AKURAT.CO Ketua Komisi Pemberantasan Korupsi (KPK), Setyo Budiyanto, memastikan pihaknya siap mengusut dugaan penerimaan uang oleh Eddy Sumarman saat menjabat Kepala Kejaksaan Negeri Kabupaten Bekasi.
Dugaan penerimaan uang tersebut terendus KPK saat menggelar operasi tangkap tangan (OTT) yang kemudian menjerat Bupati Bekasi nonaktif, Ade Kuswara Kunang, bersama sang ayah, H. M. Kunang yang juga Kepala Desa Sukadami, Cikarang Selatan, serta pihak swasta bernama Sarjan.
Setyo mengatakan, selama terdapat bukti permulaan yang cukup, KPK tidak akan ragu menindaklanjuti.
"Kita lihat dari hasil pemeriksaannya. Kalau memang ada sesuatu, kita tindak lanjuti. Tapi kalau tidak ada ya enggak mungkin juga kita paksakan," katanya, di Gedung Merah Putih KPK, Jakarta, Rabu (7/1/2026).
Menurut Setyo, fokus penyidik saat ini masih pada pengusutan dugaan suap ijon proyek yang menyeret Ade Kuswara dan pihak-pihak terkait.
Baca Juga: KPK Perpanjang Penahanan Ade Kuswara Terkait Kasus Suap Proyek Bekasi
"Sekarang sudah dalam proses penyidikan," katanya.
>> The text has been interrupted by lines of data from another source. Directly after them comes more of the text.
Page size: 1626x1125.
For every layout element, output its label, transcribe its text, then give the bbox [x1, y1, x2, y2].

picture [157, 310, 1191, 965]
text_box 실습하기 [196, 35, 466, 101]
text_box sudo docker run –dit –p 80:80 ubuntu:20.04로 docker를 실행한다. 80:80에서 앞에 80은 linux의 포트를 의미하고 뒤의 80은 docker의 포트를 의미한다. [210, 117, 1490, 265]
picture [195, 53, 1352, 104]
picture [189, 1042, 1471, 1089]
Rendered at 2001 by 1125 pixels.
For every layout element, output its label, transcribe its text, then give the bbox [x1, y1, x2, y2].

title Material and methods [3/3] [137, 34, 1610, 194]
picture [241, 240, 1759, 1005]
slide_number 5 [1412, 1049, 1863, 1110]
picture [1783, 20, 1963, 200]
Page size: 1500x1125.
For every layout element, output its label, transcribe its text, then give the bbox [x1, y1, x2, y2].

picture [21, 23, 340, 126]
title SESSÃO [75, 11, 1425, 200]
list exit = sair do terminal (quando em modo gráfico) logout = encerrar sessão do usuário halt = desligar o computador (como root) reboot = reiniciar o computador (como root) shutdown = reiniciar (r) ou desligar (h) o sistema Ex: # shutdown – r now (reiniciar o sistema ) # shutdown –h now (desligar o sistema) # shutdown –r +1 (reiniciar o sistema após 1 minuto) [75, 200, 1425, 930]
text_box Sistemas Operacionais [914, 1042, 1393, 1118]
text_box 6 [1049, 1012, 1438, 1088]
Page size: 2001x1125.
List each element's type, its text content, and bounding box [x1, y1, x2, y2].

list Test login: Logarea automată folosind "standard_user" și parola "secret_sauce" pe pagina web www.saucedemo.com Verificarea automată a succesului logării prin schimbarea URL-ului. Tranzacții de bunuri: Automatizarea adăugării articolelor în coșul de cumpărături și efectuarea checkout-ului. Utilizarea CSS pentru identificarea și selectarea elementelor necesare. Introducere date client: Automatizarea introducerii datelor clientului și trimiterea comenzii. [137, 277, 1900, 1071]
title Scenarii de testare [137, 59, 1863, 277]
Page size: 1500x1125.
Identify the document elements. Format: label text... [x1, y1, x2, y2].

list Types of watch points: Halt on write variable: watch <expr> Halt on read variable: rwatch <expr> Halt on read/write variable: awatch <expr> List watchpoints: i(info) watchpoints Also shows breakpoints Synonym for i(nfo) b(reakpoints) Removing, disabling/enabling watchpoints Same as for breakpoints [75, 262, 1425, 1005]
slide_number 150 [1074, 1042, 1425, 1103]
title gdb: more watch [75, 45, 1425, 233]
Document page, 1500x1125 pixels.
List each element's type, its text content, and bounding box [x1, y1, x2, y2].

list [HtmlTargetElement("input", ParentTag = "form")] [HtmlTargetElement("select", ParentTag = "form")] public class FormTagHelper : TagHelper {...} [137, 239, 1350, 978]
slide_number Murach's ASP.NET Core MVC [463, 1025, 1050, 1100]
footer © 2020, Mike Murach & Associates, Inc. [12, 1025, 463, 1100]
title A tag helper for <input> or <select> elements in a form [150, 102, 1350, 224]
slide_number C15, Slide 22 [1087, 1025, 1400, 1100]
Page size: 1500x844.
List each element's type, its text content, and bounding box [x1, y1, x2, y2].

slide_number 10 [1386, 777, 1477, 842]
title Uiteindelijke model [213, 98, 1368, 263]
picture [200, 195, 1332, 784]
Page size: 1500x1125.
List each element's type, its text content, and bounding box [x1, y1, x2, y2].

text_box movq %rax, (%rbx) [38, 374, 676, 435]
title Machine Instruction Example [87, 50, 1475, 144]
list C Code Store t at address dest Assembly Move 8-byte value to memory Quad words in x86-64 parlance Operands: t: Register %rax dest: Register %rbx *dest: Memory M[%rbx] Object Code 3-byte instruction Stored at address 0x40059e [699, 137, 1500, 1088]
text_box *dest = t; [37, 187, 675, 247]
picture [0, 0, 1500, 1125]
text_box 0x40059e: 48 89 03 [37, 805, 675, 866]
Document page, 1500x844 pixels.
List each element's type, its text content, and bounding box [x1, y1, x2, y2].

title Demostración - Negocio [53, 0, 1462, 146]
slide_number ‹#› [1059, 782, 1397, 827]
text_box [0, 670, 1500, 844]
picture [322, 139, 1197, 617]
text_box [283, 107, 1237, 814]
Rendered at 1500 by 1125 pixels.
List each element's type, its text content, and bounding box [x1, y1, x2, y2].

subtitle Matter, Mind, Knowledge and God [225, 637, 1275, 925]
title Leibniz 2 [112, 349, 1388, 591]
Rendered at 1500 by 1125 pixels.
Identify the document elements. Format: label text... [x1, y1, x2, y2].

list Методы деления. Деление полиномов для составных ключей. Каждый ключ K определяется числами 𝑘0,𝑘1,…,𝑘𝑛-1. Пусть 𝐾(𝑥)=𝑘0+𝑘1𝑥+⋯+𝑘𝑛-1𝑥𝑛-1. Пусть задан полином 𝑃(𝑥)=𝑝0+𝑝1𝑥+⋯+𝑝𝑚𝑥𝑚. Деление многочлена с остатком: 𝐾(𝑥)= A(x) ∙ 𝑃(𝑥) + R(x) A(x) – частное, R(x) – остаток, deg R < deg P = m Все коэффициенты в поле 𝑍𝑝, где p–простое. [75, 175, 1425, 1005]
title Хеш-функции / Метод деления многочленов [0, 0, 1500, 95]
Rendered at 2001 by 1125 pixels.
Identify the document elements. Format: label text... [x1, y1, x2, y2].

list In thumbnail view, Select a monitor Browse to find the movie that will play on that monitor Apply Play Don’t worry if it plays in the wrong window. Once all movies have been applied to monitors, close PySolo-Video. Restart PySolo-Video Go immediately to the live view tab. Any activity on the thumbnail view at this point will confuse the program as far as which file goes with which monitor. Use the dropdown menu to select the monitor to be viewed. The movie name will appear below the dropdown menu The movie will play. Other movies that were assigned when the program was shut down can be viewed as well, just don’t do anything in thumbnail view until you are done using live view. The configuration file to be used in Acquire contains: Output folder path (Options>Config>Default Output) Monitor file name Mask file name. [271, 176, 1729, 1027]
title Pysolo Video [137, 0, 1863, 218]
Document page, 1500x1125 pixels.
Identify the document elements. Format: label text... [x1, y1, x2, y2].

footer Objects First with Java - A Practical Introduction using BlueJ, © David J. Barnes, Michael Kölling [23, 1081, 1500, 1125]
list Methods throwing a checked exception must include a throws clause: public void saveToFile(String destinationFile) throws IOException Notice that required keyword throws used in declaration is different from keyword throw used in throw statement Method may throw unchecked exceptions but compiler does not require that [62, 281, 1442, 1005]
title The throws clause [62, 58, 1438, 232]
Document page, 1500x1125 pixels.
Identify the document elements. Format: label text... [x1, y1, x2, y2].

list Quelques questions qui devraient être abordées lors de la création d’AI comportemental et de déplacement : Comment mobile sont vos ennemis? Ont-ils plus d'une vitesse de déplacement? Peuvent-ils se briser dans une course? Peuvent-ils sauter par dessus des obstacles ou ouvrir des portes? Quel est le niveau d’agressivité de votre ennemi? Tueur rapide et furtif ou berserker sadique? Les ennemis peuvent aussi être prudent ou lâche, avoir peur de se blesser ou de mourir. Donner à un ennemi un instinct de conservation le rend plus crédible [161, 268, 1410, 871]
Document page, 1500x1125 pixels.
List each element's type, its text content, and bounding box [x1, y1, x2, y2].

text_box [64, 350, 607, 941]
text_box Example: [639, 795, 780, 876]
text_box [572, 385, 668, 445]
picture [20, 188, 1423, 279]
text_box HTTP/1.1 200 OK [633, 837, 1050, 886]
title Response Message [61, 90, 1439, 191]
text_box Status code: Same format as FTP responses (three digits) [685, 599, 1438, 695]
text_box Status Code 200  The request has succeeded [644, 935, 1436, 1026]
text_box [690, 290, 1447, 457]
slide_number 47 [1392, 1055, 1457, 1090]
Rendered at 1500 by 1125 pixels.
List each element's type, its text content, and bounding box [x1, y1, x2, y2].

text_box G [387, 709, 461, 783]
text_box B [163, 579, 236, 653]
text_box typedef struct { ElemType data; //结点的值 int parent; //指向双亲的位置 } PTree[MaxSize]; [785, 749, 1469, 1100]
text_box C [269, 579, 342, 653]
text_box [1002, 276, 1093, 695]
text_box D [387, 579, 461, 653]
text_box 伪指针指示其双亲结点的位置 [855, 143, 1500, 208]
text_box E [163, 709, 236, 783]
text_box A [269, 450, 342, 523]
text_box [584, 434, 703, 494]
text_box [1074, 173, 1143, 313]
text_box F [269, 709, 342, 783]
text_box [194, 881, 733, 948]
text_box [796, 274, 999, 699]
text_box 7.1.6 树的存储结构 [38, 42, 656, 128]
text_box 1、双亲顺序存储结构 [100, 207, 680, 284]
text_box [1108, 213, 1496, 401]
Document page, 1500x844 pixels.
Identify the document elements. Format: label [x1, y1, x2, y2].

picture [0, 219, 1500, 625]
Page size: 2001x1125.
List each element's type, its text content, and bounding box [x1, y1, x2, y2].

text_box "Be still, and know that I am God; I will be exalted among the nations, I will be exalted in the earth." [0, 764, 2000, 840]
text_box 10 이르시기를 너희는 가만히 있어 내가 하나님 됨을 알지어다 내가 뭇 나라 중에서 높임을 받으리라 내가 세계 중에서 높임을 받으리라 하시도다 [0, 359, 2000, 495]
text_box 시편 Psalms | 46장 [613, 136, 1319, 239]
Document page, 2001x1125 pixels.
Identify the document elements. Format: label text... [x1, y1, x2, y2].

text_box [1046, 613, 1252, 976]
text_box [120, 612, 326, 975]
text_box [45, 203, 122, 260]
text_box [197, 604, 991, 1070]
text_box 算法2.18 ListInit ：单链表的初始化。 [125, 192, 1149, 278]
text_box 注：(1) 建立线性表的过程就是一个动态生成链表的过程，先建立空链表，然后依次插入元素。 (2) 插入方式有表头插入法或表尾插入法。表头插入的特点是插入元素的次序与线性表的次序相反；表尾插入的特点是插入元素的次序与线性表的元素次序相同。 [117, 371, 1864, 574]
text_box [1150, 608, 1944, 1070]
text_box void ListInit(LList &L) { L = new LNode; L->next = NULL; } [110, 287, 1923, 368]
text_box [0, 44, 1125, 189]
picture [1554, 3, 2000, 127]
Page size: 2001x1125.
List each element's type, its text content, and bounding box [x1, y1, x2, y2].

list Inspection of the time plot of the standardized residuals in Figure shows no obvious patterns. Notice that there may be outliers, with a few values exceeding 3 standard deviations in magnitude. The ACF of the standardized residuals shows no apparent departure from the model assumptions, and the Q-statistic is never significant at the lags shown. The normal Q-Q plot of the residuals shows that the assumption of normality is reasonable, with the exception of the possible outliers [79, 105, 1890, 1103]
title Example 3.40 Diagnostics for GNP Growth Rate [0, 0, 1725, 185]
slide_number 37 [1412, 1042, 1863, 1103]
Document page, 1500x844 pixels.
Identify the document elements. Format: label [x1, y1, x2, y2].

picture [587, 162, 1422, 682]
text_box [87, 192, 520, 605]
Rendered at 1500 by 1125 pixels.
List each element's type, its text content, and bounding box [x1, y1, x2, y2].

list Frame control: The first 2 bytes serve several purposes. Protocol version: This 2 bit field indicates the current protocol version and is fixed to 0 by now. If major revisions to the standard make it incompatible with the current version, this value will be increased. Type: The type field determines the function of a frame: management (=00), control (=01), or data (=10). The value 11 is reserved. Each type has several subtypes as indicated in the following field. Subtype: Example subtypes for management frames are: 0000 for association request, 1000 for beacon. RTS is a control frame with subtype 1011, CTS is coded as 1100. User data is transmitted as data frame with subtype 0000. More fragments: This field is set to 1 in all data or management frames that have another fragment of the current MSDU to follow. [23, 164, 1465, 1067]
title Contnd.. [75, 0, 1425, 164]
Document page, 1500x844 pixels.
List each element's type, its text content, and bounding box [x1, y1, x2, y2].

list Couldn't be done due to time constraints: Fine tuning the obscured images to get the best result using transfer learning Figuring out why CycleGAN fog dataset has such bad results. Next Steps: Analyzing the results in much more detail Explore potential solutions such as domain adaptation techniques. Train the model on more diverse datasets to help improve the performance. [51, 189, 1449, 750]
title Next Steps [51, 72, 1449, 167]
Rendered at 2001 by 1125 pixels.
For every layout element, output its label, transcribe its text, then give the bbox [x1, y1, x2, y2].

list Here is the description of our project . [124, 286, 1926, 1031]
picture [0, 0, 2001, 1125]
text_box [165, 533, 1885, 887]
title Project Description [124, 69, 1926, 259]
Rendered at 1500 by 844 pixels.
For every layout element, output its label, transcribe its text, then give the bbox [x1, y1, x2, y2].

Senada, Wakil Ketua KPK, Fitroh Rohcahyanto, menyatakan bahwa pengembangan perkara untuk menelusuri dugaan penerimaan uang oleh Eddy Sumarman masih terbuka.
"Nanti kita lihat proses penyidikan selanjutnya. Kan sudah dalam proses penyidikan (kasus Ade Kuswara dan kawan-kawab)," ujarnya.
Berdasarkan informasi yang dihimpun, Ade Kuswara diduga memberikan uang Rp100 juta kepada Eddy untuk pengamanan perkara. Sementara ayahnya, H. M. Kunang, disebut turut memberikan Rp300 juta dengan tujuan serupa.
Pemberian tersebut diduga disalurkan melalui perantara Beni Saputra, eks Sekretaris Dinas Cipta Karya dan Tata Ruang Kabupaten Bekasi.
Beni diketahui sempat terjaring OTT beberapa waktu lalu namun kemudian dibebaskan. Ia juga telah dimintai keterangan oleh penyidik pada Senin, 5 Januari 2026.
Dalam OTT tersebut, KPK juga sempat menyegel rumah Eddy yang berada di Bekasi dan Pondok Indah, Jakarta.
KPK telah menetapkan Ade Kuswara, H. M. Kunang, dan Sarjan sebagai tersangka suap ijon proyek.
Baca Juga: Rincian Harta Kekayaan Bupati Bekasi Ade Kuswara Capai Rp79 Miliar, KPK Tetapkan Tersangka Suap
Ketiganya ditahan di Rutan KPK selama 20 hari pertama hingga 8 Januari 2026, setelah terjaring OTT pada 18 Desember.
Ade Kuswara dan H. M. Kunang selaku penerima suap disangka melanggar Pasal 12 huruf (a) atau Pasal 11 dan Pasal 12B Undang-Undang Pemberantasan Tindak Pidana Korupsi (UU Tipikor) juncto Pasal 55 Ayat 1 ke-1 KUHP serta Pasal 5 Ayat 1 huruf (a) atau (b) atau Pasal 13 UU Tipikor juncto Pasal 55 Ayat 1 ke-1 KUHP.
Sementara, Sarjan selaku pemberi suap disangka melanggar Pasal 5 Ayat 1 huruf (a) atau (b) atau Pasal 13 UU Tipikor.